Published: 2017-07-26

Microbiological profile of patients attending sexually transmitted infection/reproductive tract infection clinic in a tertiary care hospital

Sonal Prakash Chavan, Sharmila Sanjay Raut, Pragati Sharma, Ravindra Kashinath Khadse


Background: Sexually transmitted infections (STIs)/reproductive tract infections (RTIs) are an important public health problem worldwide. Growing spread of RTIs/STIs are an augmenting factor for HIV transmission. Due to lack of adequate laboratory infrastructure, there is limited data. Hence information regarding STIs lies essentially on syndromic basis.

Methods: This was an observational, cross-sectional study carried from June 2016 to September 2016 with sample size of 300 patients attending STI/RTI clinic. Various samples were collected like scrapings, exudates and swabs from ulcerative lesions for microscopy. Urethral, vaginal and cervical swabs for wet mount, gram stain and culture. Blood sample were collected for RPR, TPHA, ELISA HSV II, HIV, HBsAg. Processing and identification of organism as per NACO guidelines.

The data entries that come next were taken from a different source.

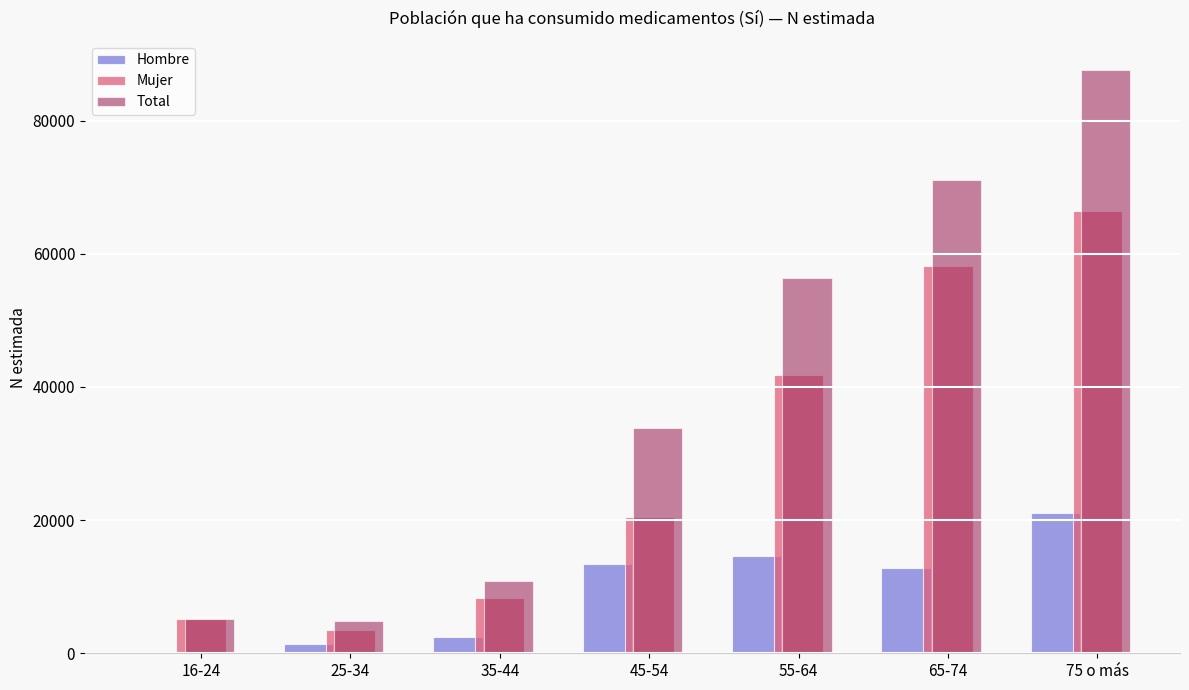

Between 55-64 and 75 o más, which series saw the biggest shift?

Total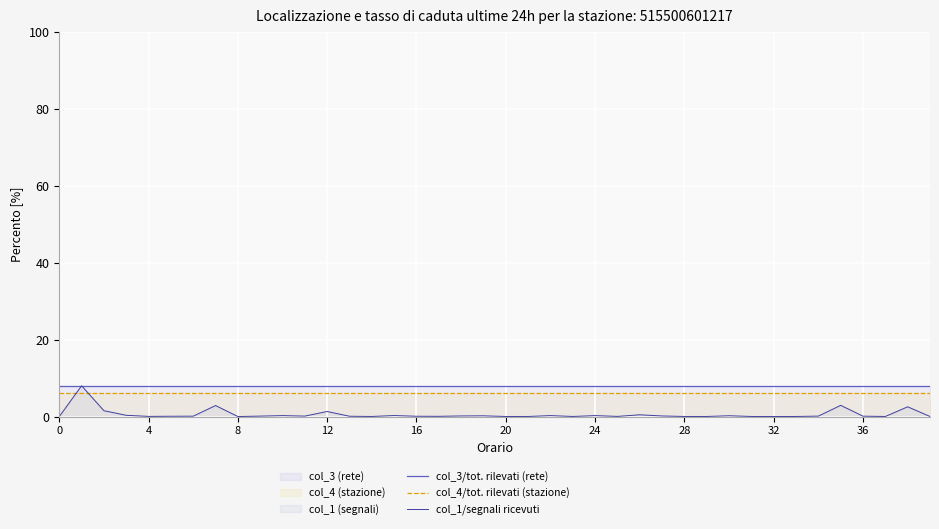

True or false: col_3/tot. rilevati (rete) and col_4/tot. rilevati (stazione) intersect in this chart.

False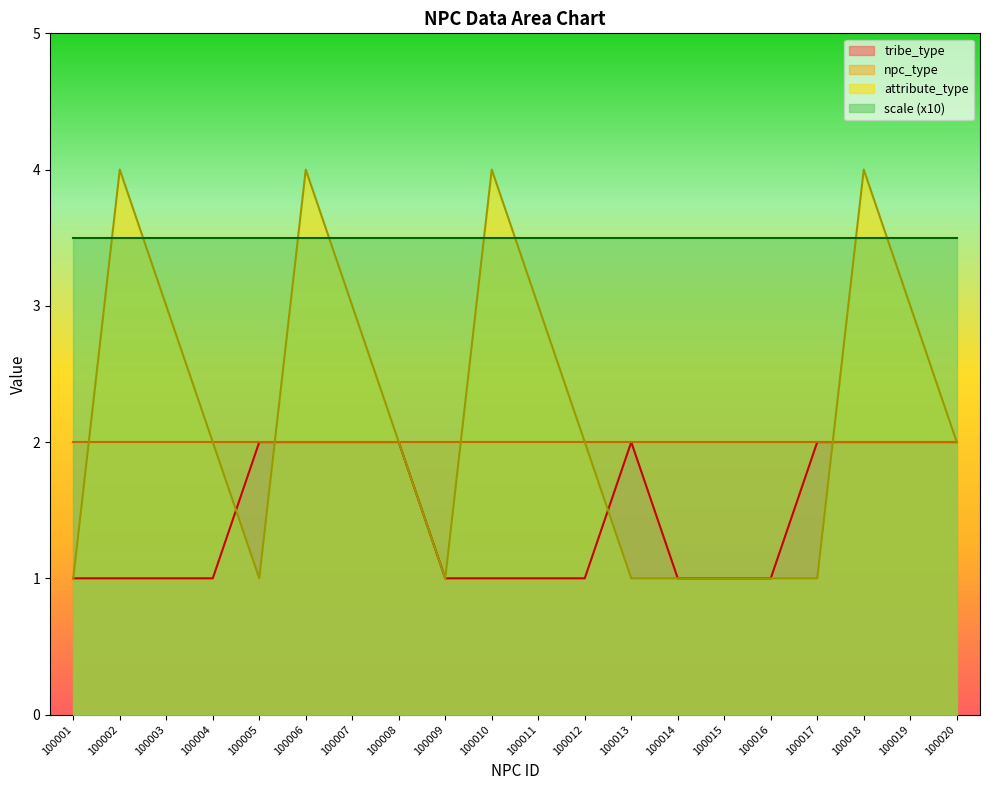

Rank the categories by tribe_type value from lowest to highest.

100001, 100002, 100003, 100004, 100009, 100010, 100011, 100012, 100014, 100015, 100016, 100005, 100006, 100007, 100008, 100013, 100017, 100018, 100019, 100020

Results: Out of total 300 cases, 255 (85%) are females and 45 (15%) are males. Maximum cases are from 25-44 years age group. Genital discharge syndrome is more common in females while genital ulcerative syndrome more in males. Coinfection with HIV is found in 17% cases. Herpes genitals (20%) is the most common causative agent for ulcerative STIs in males. VDS is the most common syndrome in Females. Candida (27.8%), G. vaginalis (12.2%) and T. vaginalis (3.5%).

Conclusions: Viral and fungal STIs are more common than bacterial STIs. Targeted intervention and contact tracing as done for HIV should be effectively emphasised for STI/RTI also. Syndromic approach should be supplemented by Laboratory diagnosis for more effective outcome.